━━━━━ Data excerpts
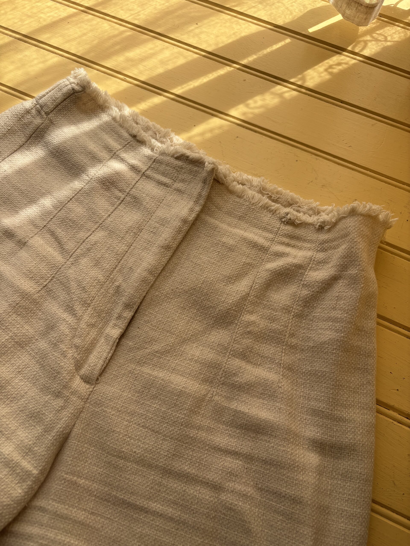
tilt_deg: -70.7
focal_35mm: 26
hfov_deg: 53.1
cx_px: 205
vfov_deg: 67.3
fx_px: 411
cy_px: 273
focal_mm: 5.96
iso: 50
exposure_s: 1/978
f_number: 1.6
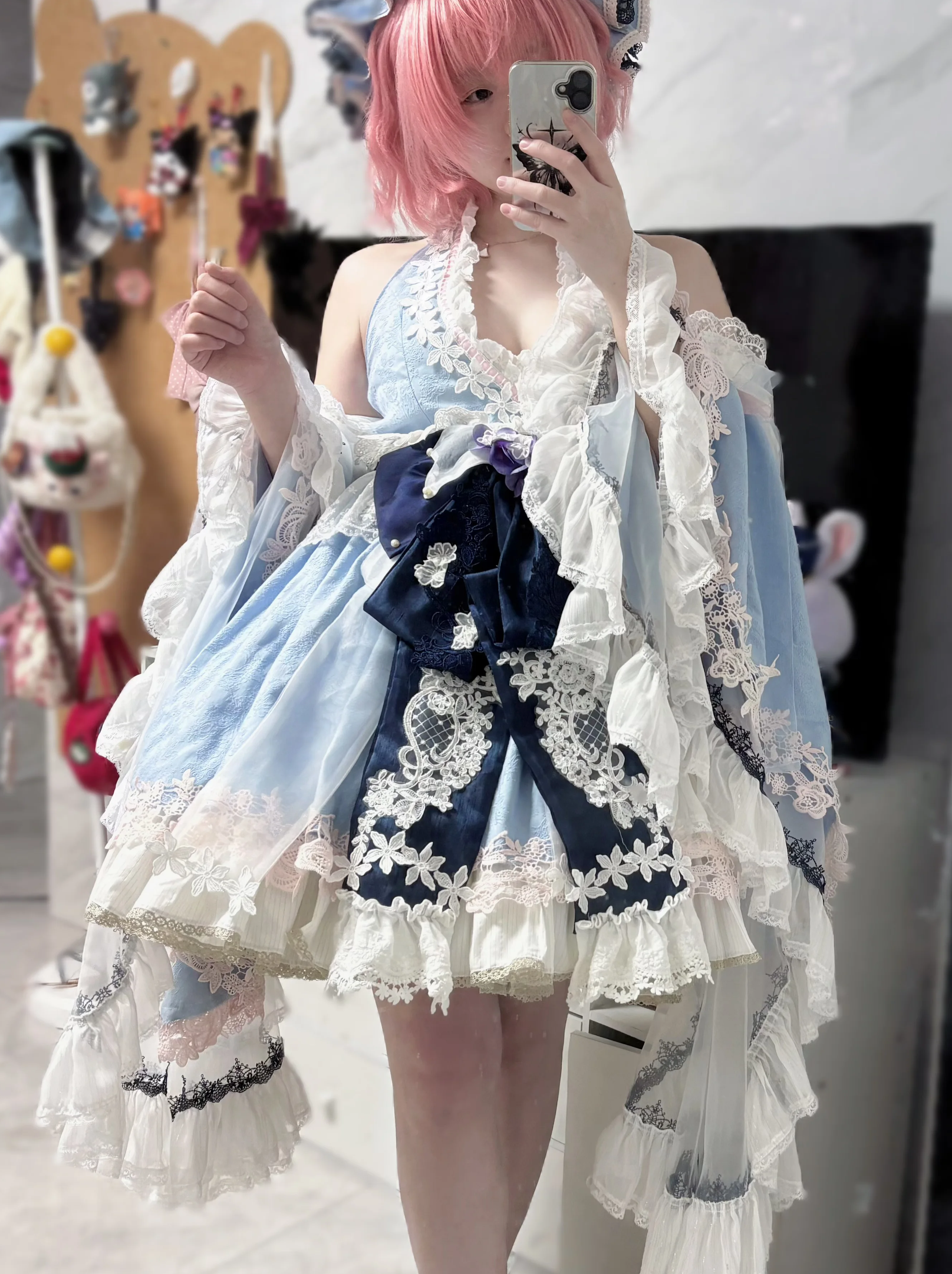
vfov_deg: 44.8
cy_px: 701
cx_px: 653
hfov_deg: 33.9
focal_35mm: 42
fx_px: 1544
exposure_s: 1/50
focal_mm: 5.96
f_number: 1.6
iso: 125
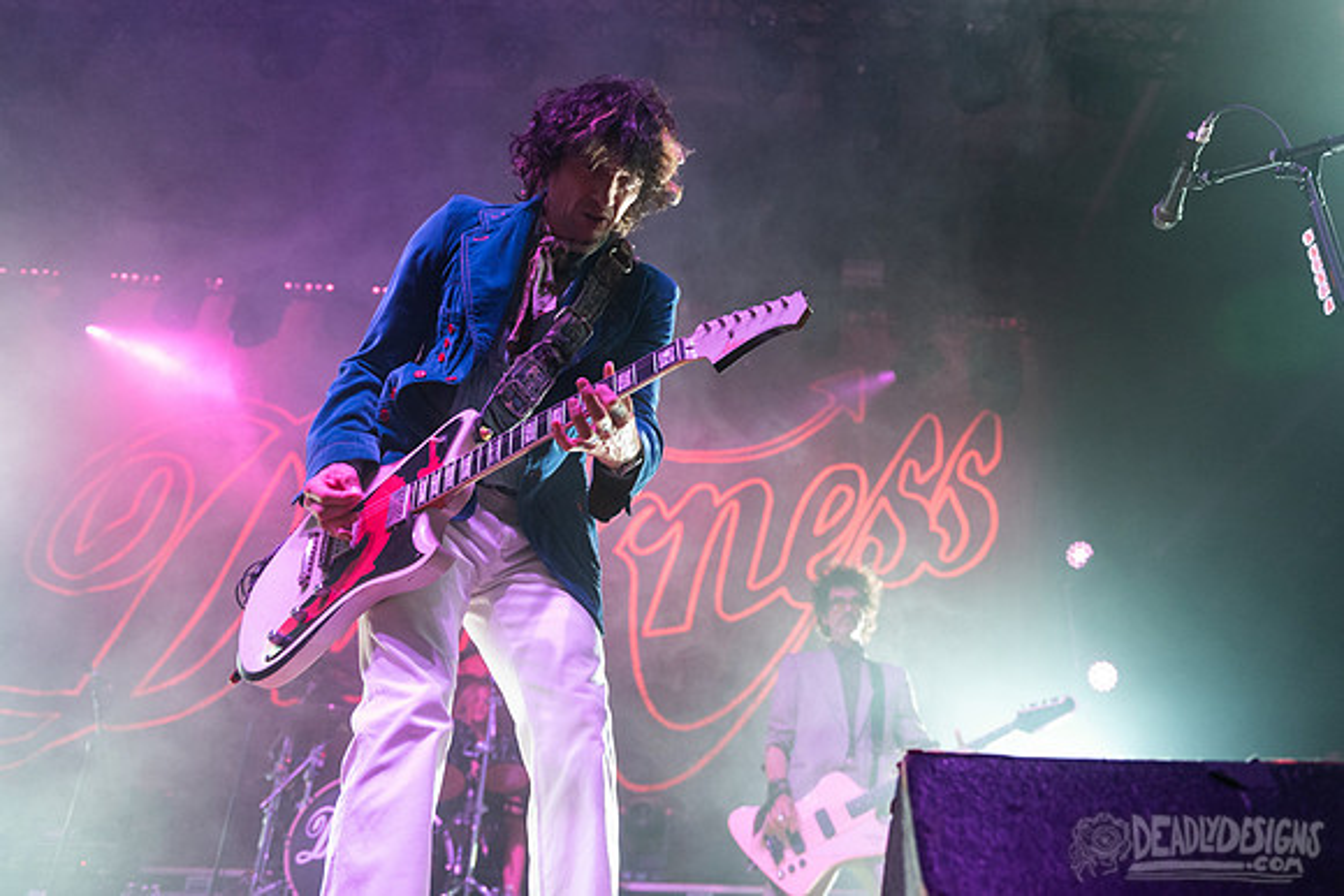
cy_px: 418
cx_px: 731
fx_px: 1137
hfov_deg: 61.1
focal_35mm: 30
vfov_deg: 43.0
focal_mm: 28
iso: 2500
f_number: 3.2
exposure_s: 1/250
━━━━━━━━━━
_Try it_
Output each line above exactly as it stands, omitting the pictures.

_Output_
tilt_deg: -70.7
focal_35mm: 26
hfov_deg: 53.1
cx_px: 205
vfov_deg: 67.3
fx_px: 411
cy_px: 273
focal_mm: 5.96
iso: 50
exposure_s: 1/978
f_number: 1.6
vfov_deg: 44.8
cy_px: 701
cx_px: 653
hfov_deg: 33.9
focal_35mm: 42
fx_px: 1544
exposure_s: 1/50
focal_mm: 5.96
f_number: 1.6
iso: 125
cy_px: 418
cx_px: 731
fx_px: 1137
hfov_deg: 61.1
focal_35mm: 30
vfov_deg: 43.0
focal_mm: 28
iso: 2500
f_number: 3.2
exposure_s: 1/250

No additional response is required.